#### ABOUT THIS TASK:
Only the pictures are to be dropped, and the rest of the data should be copied exactly.
#### EXERCISE MATERIALS
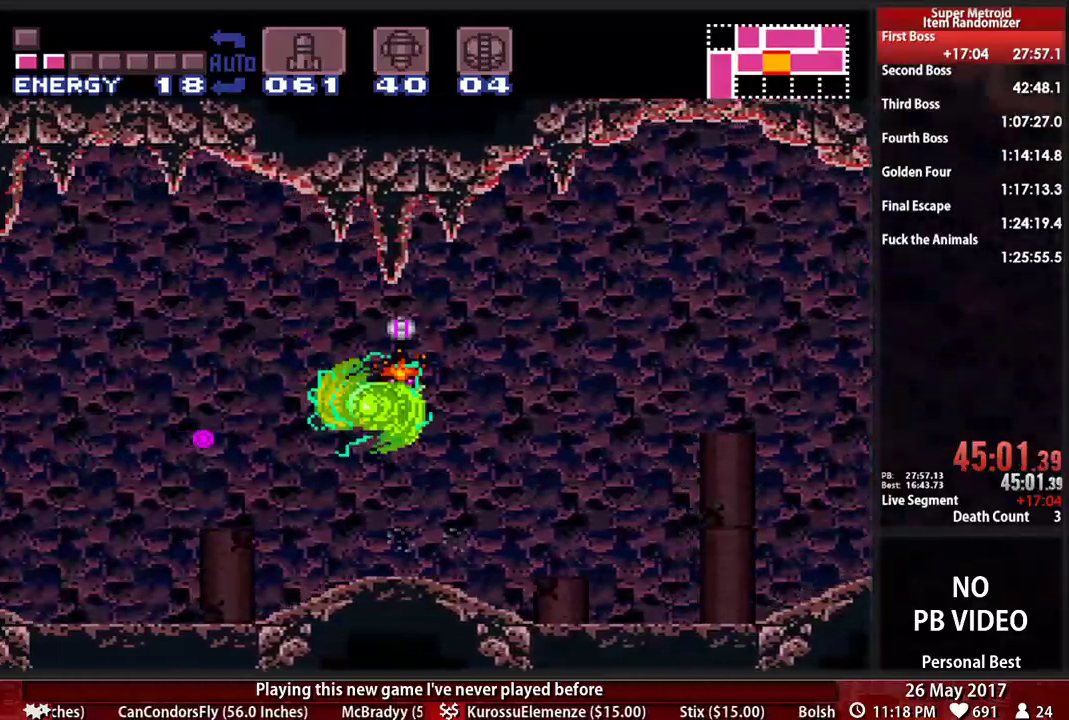
Gameplay with a controller (Nintendo layout); each line is a JSON object with the inputs held at the frame after it (dt_ms = milliseconds from this image to that frame). "events" lists button and stick changes between this image and that frame as [ms after this image, input, new state], when the widget could be followed in between. Not read: L3 R3 SELECT START.
{"dt_ms": 500, "buttons": ["B", "DPAD_LEFT"]}
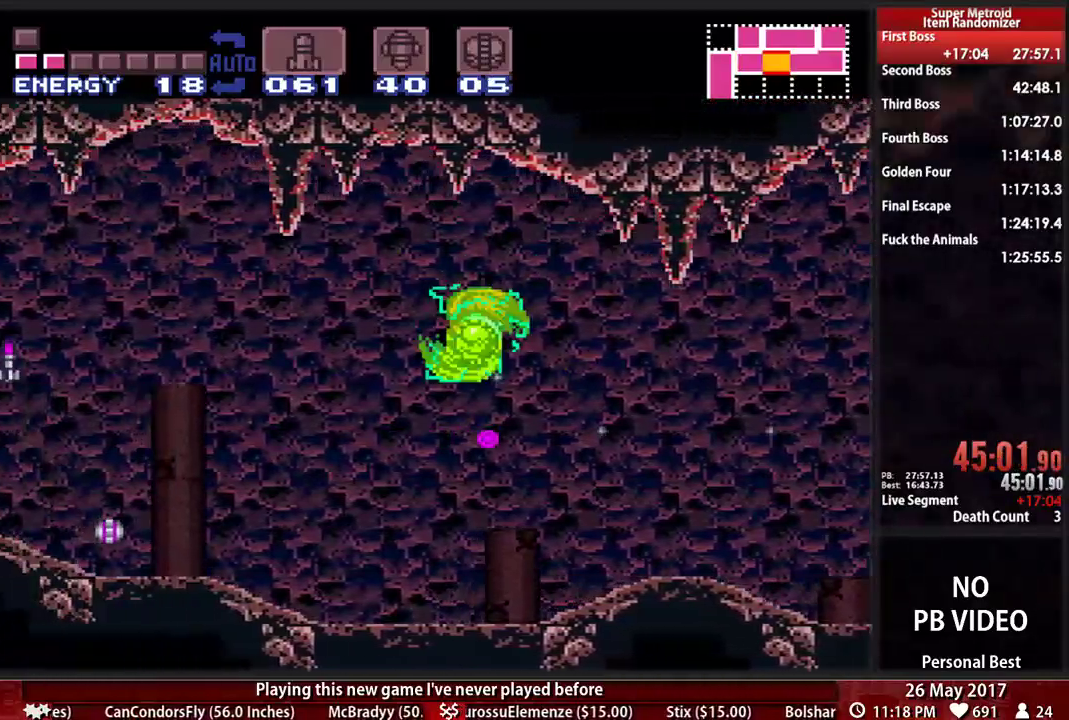
{"dt_ms": 500, "buttons": ["B", "DPAD_LEFT"], "events": []}
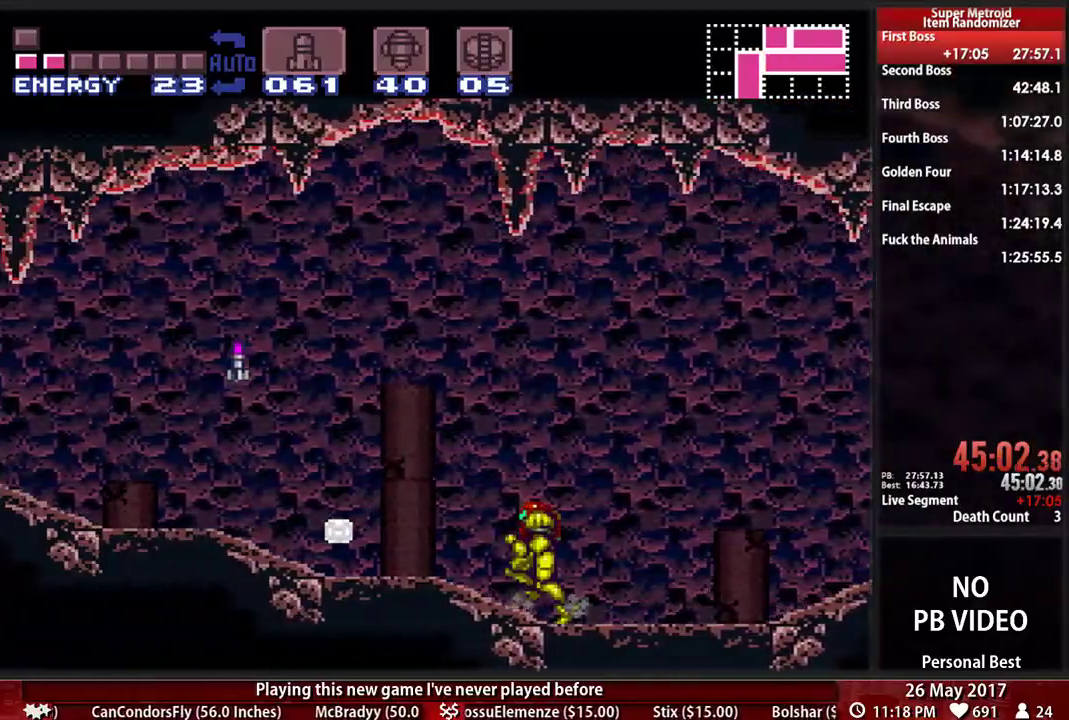
{"dt_ms": 1000, "buttons": ["B", "DPAD_RIGHT"]}
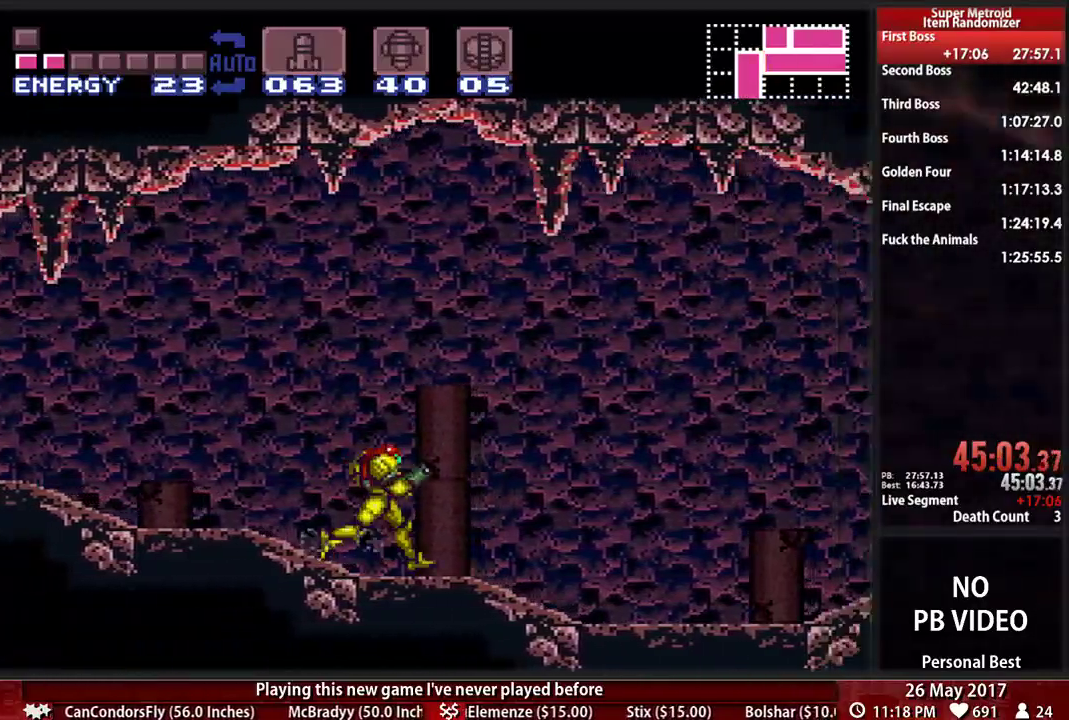
{"dt_ms": 500, "buttons": ["B", "DPAD_RIGHT"], "events": []}
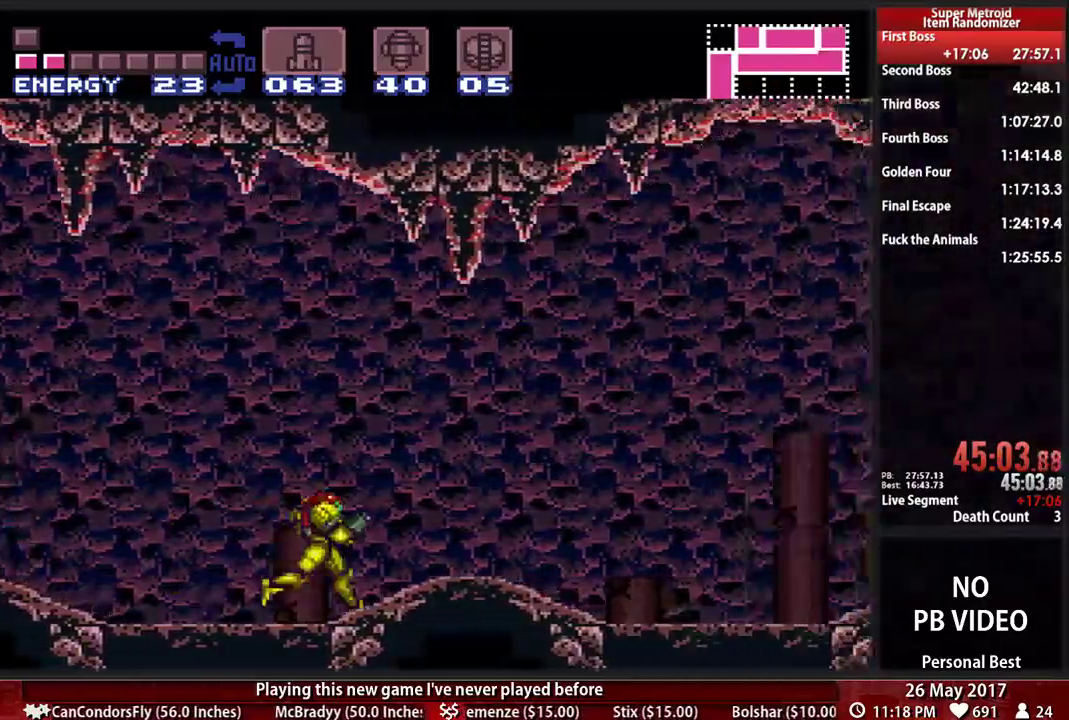
{"dt_ms": 500, "buttons": ["A", "B", "DPAD_RIGHT"], "events": [[483, "A", "down"]]}
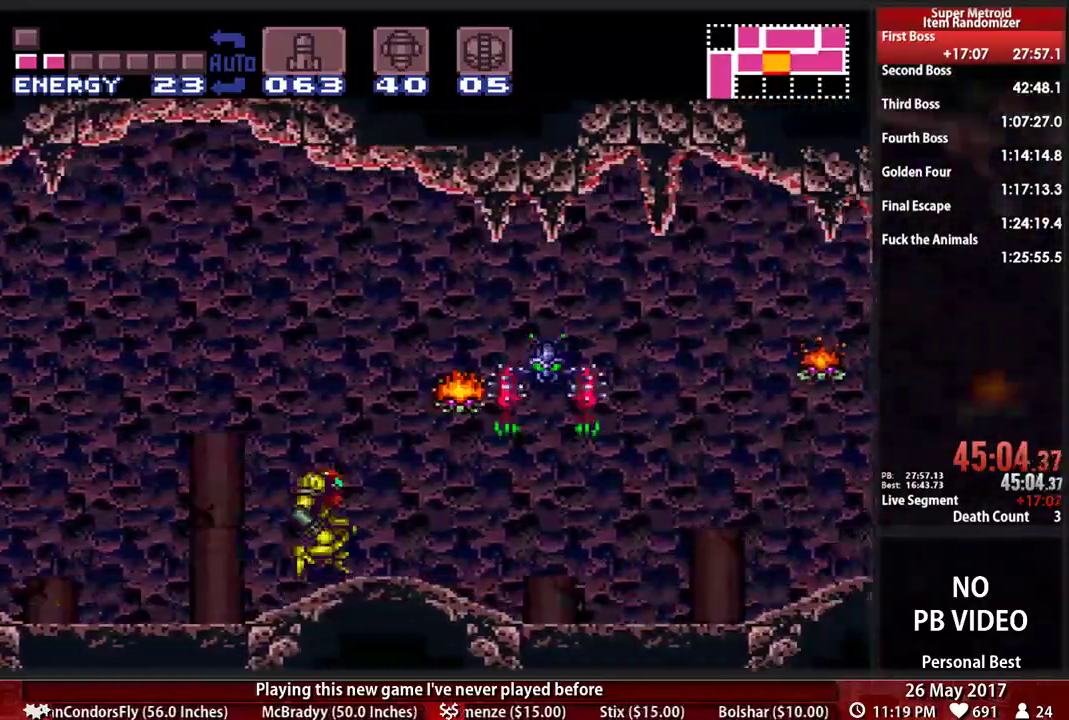
{"dt_ms": 1000, "buttons": ["B", "DPAD_RIGHT"]}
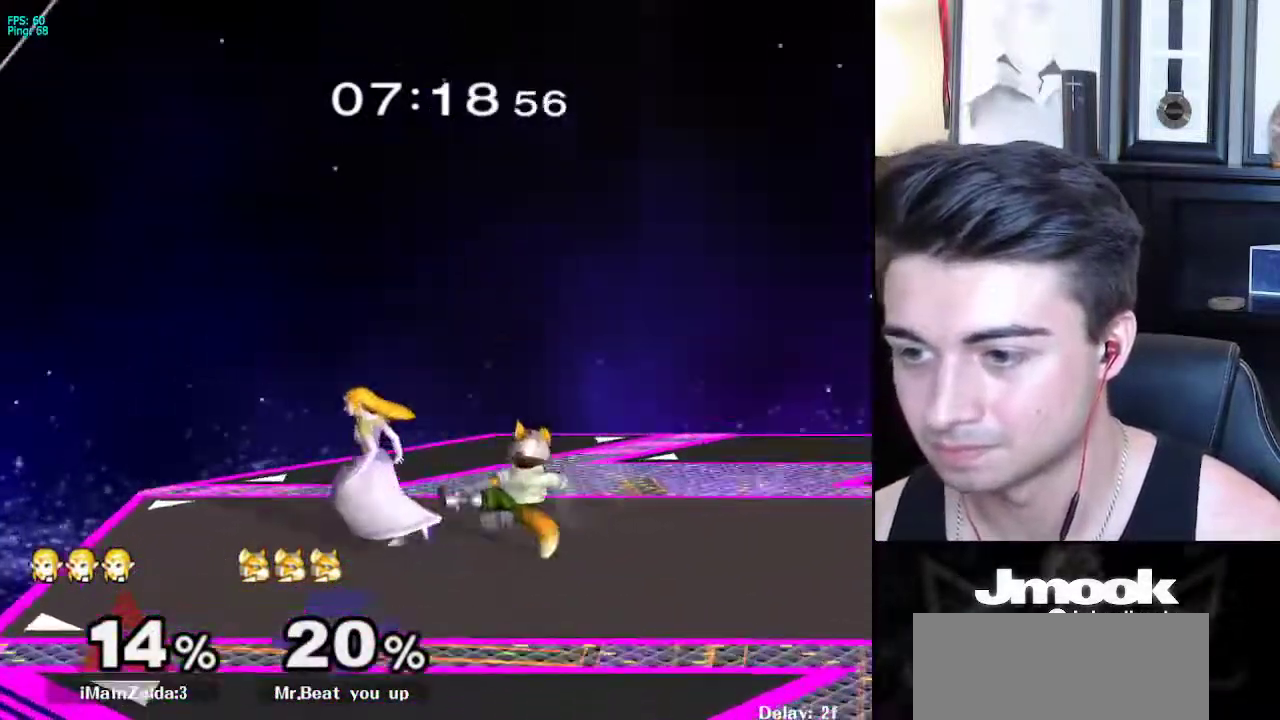
Gameplay with a controller (Nintendo layout); each line is a JSON object with the inputs held at the frame after it. "events" lists button and stick changes between this image and that frame as [ms after this image, input, new state], when the widget could be followed in between. Not read: L3 R3 START.
{"buttons": [], "left_stick": "down-left", "right_stick": "center", "events": [[133, "left_stick", "down"], [333, "left_stick", "down-left"]]}
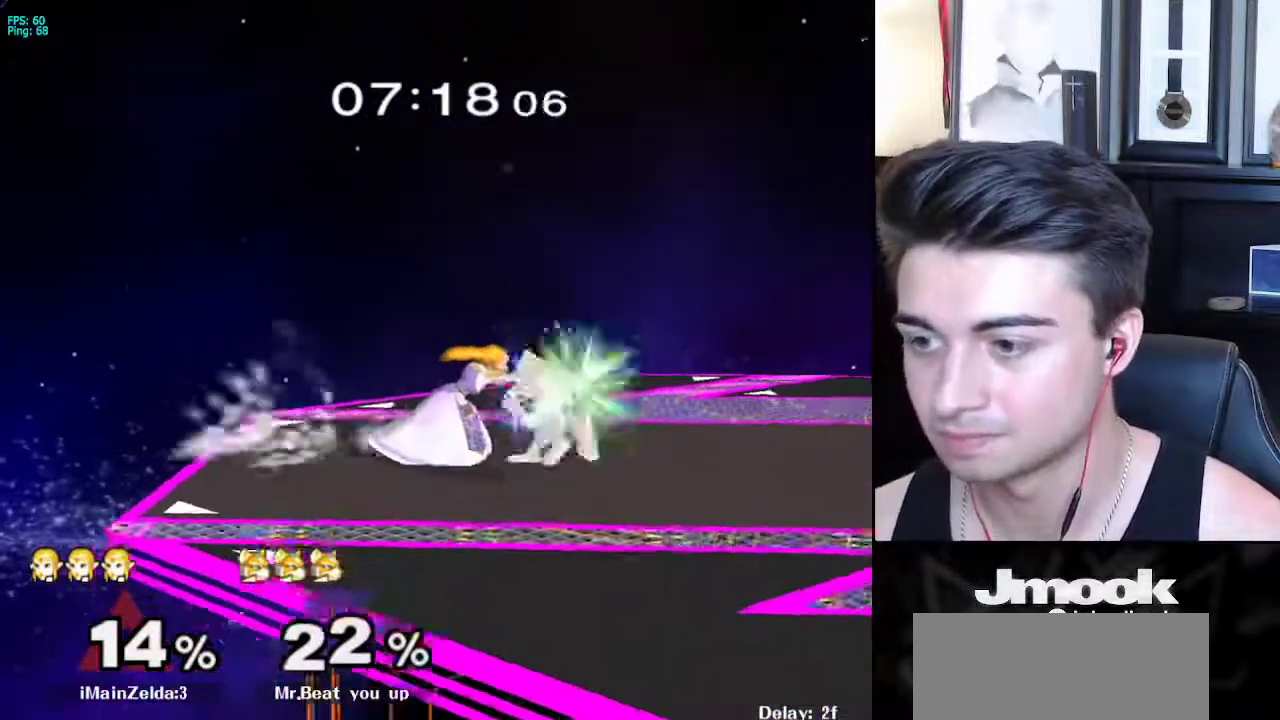
{"buttons": [], "left_stick": "center", "right_stick": "center", "events": [[17, "left_stick", "left"], [167, "left_stick", "center"]]}
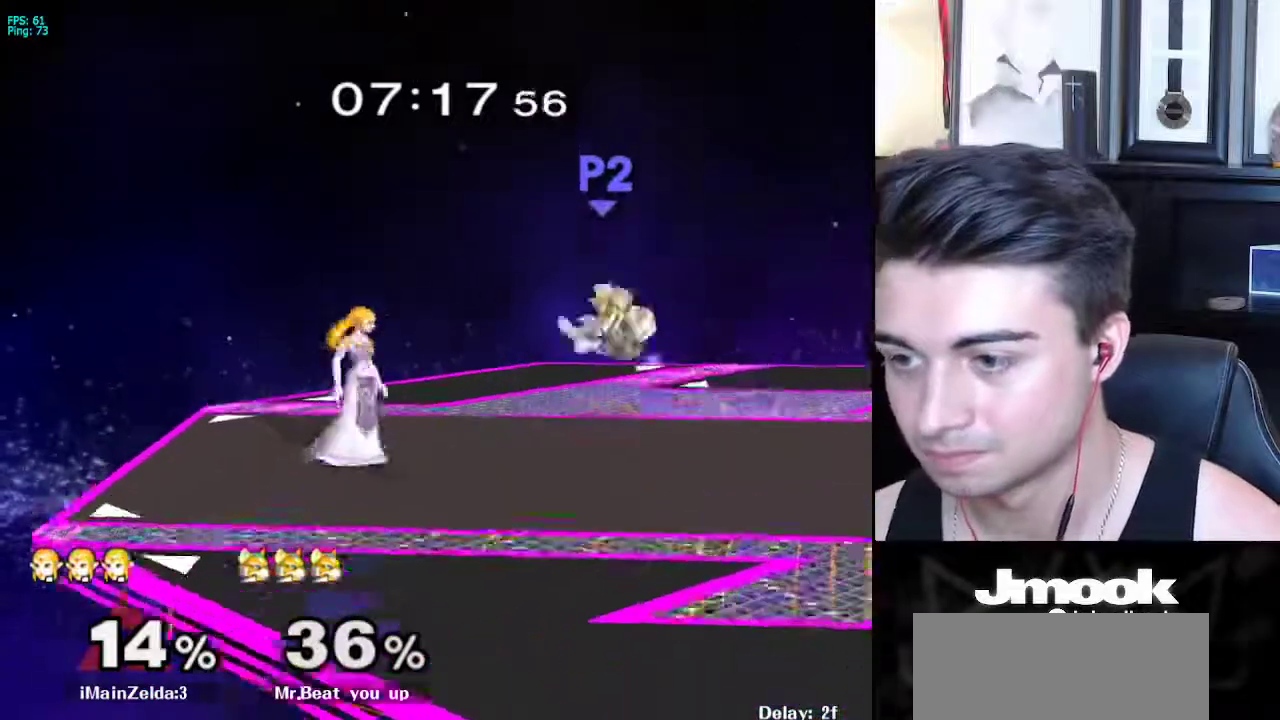
{"buttons": [], "left_stick": "right", "right_stick": "center", "events": [[83, "left_stick", "right"]]}
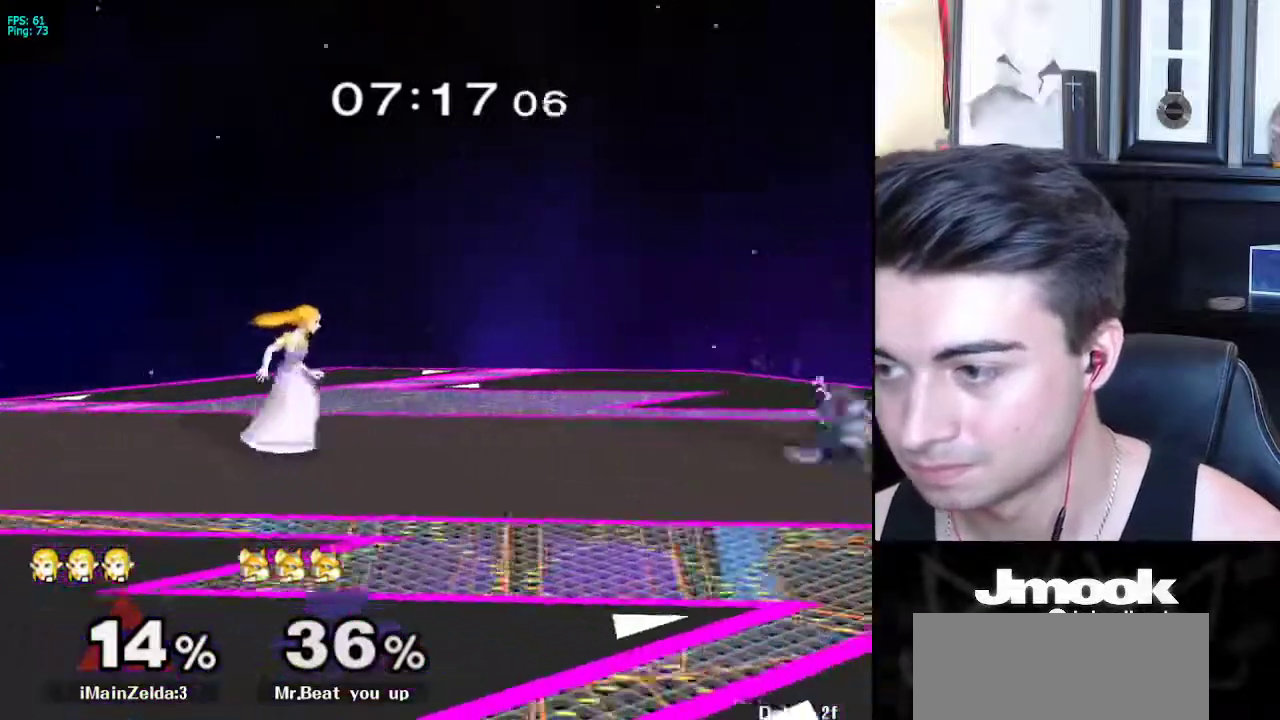
{"buttons": [], "left_stick": "down-left", "right_stick": "center", "events": [[400, "X", "down"], [450, "X", "up"], [483, "left_stick", "down-left"]]}
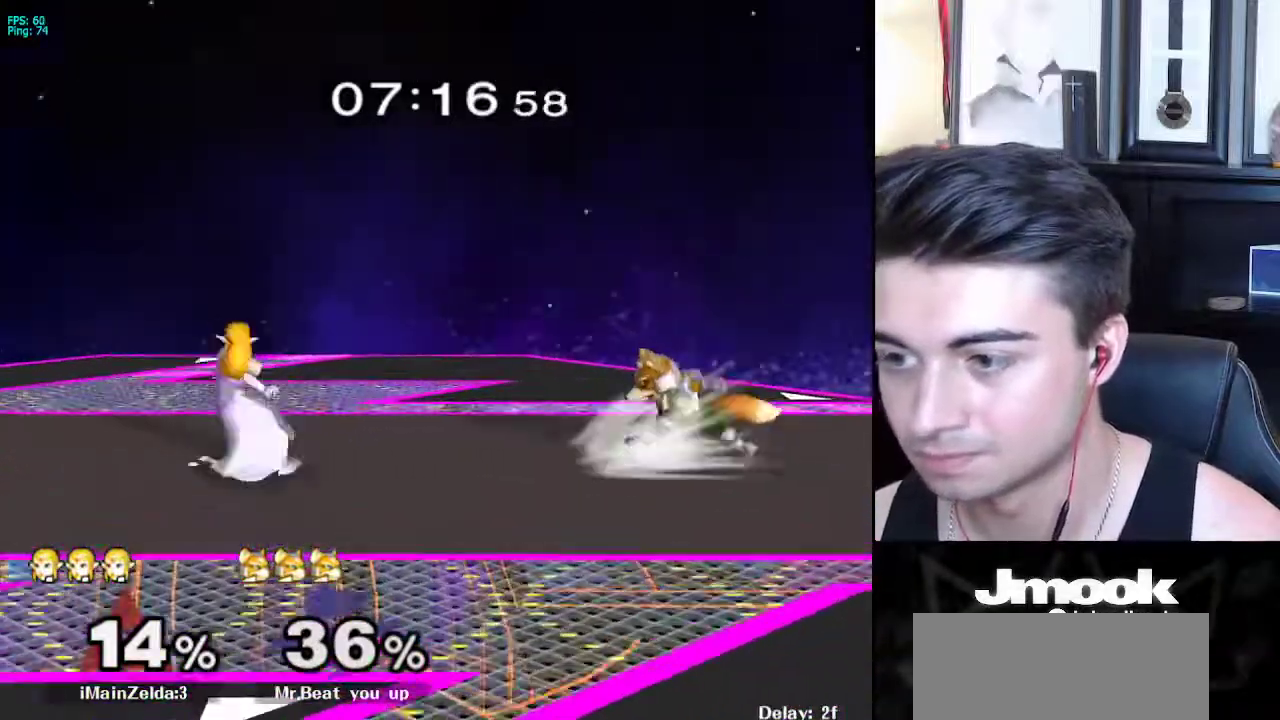
{"buttons": [], "left_stick": "center", "right_stick": "center", "events": [[17, "R1", "down"], [100, "left_stick", "center"], [133, "R1", "up"]]}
########
#### ANSWER FOR THE TASK:
Gameplay with a controller (Nintendo layout); each line is a JSON object with the inputs held at the frame after it (dt_ms = milliseconds from this image to that frame). "events" lists button and stick changes between this image and that frame as [ms after this image, input, new state], when the widget could be followed in between. Not read: L3 R3 SELECT START.
{"dt_ms": 500, "buttons": ["B", "DPAD_LEFT"]}
{"dt_ms": 500, "buttons": ["B", "DPAD_LEFT"], "events": []}
{"dt_ms": 1000, "buttons": ["B", "DPAD_RIGHT"]}
{"dt_ms": 500, "buttons": ["B", "DPAD_RIGHT"], "events": []}
{"dt_ms": 500, "buttons": ["A", "B", "DPAD_RIGHT"], "events": [[483, "A", "down"]]}
{"dt_ms": 1000, "buttons": ["B", "DPAD_RIGHT"]}
Gameplay with a controller (Nintendo layout); each line is a JSON object with the inputs held at the frame after it. "events" lists button and stick changes between this image and that frame as [ms after this image, input, new state], when the widget could be followed in between. Not read: L3 R3 START.
{"buttons": [], "left_stick": "down-left", "right_stick": "center", "events": [[133, "left_stick", "down"], [333, "left_stick", "down-left"]]}
{"buttons": [], "left_stick": "center", "right_stick": "center", "events": [[17, "left_stick", "left"], [167, "left_stick", "center"]]}
{"buttons": [], "left_stick": "right", "right_stick": "center", "events": [[83, "left_stick", "right"]]}
{"buttons": [], "left_stick": "down-left", "right_stick": "center", "events": [[400, "X", "down"], [450, "X", "up"], [483, "left_stick", "down-left"]]}
{"buttons": [], "left_stick": "center", "right_stick": "center", "events": [[17, "R1", "down"], [100, "left_stick", "center"], [133, "R1", "up"]]}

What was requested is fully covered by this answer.